The Office of Personnel Management (OPM) ended paper processing for more than 95% of federal retirement applications, completing the agency’s transition to a fully digital retirement process.
OPM announced the “Last Day of Paper” in a July 1 press release, saying nearly all retirement applications are now submitted and processed electronically through the Online Retirement Application (ORA).
According to officials, the transition enables retirees, agency human resources (HR) offices, payroll providers, and OPM to work from a single electronic record throughout the retirement process, reducing delays caused by paper handling and manual transfers.
“Today we’re closing the book on one of the federal government’s oldest paper processes,” OPM Director Scott Kupor said. “For decades, retirement applications were literally mailed around the country before reaching OPM. That’s over.”

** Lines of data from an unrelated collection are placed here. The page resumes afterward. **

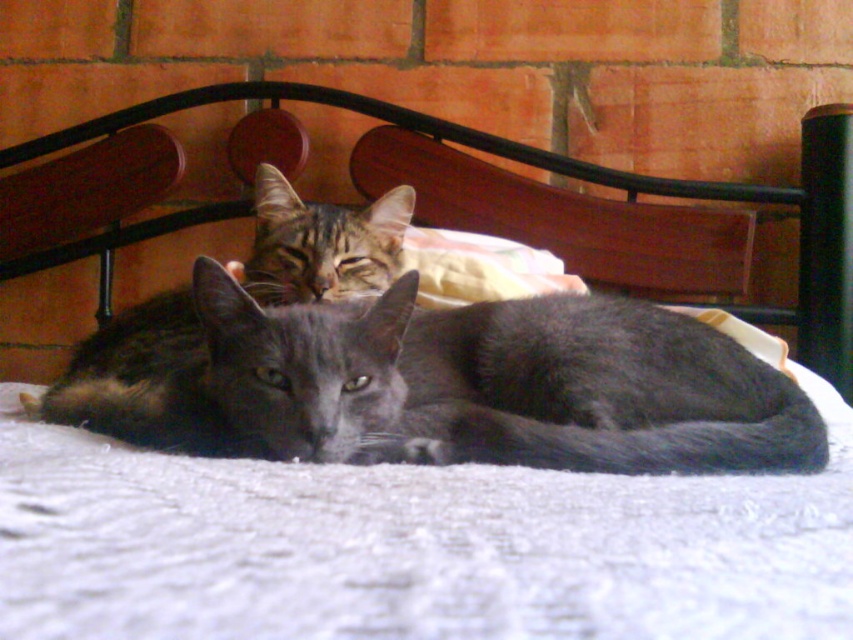
You are a photographer taking a picture of two cats on a bed. You notice the shiny gray cat at center and the gray fur cat at center. Which cat is closer to the camera?

The shiny gray cat at center is shorter than the gray fur cat at center, so the gray fur cat at center is closer to the camera.

You are looking at the image of two cats on a bed. There are two points marked in the image. The first point is at coordinate point (517, 444) and the second point is at coordinate point (105, 422). Which of these two points is closer to you?

Point (517, 444) is closer to the viewer than point (105, 422).

You are a photographer trying to capture a closeup of the cats. Since you want the subject to be in focus, which cat should you focus on, the shiny gray cat at center or the gray fur cat at center?

You should focus on the shiny gray cat at center because it is closer to the viewer than the gray fur cat at center.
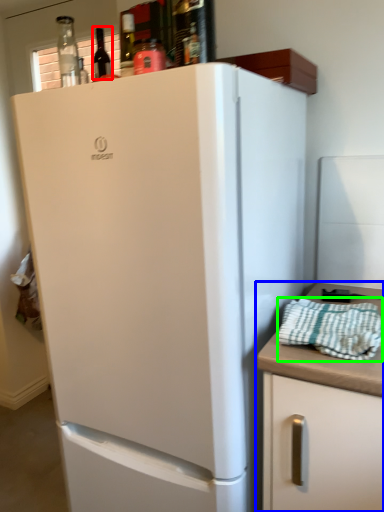
Question: Estimate the real-world distances between objects in this image. Which object is closer to wine bottle (highlighted by a red box), cabinetry (highlighted by a blue box) or blanket (highlighted by a green box)?

Choices:
 (A) cabinetry
 (B) blanket

Answer: (B)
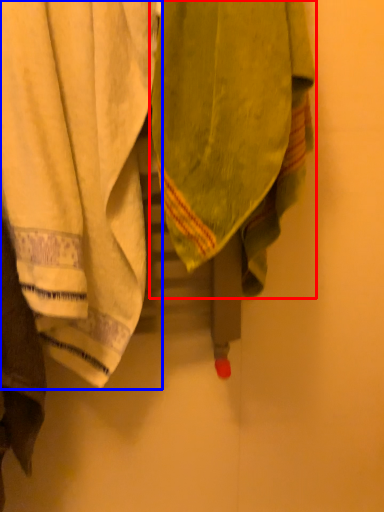
Question: Which point is closer to the camera, towel (highlighted by a red box) or towel (highlighted by a blue box)?

Choices:
 (A) towel
 (B) towel

Answer: (A)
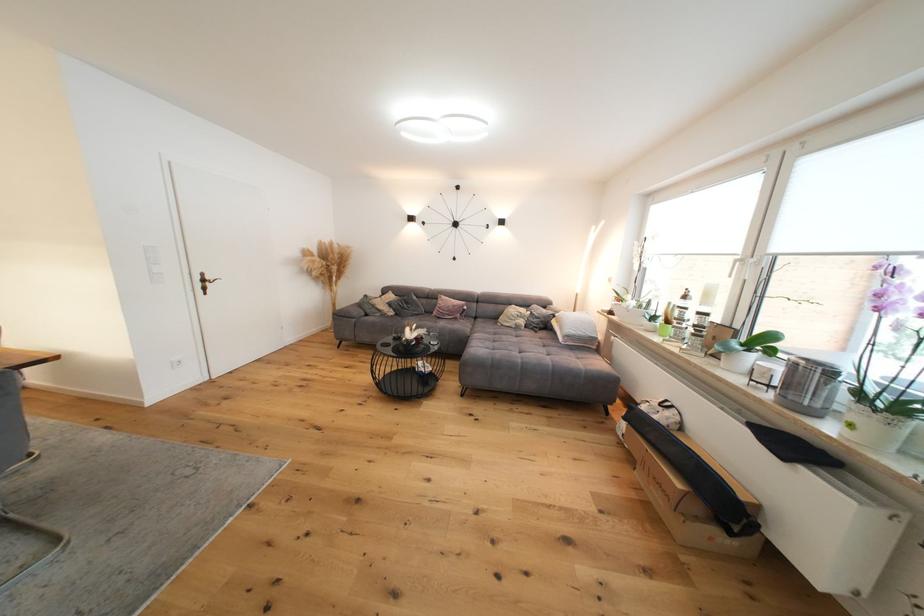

OPM said ORA has processed more than 155,000 retirement applications over the past year after serving only a few hundred users during its initial rollout.
As part of the “last day” milestone, OPM is also launching new capabilities designed to accelerate retirement processing, including:
- A new pre-retirement application that allows employees and agency HR offices to complete much of the retirement process before an employee’s separation date
- Earlier processing of retirement applications while final payroll information is still being finalized, reducing unnecessary delays
- A commitment to issue a retiree’s first pension payment within seven days of retirement for applicants who submit a complete retirement package by their separation date
“By moving retirement online, we’re delivering faster decisions, better service, and greater transparency for federal employees while modernizing an essential government function,” Kupor said.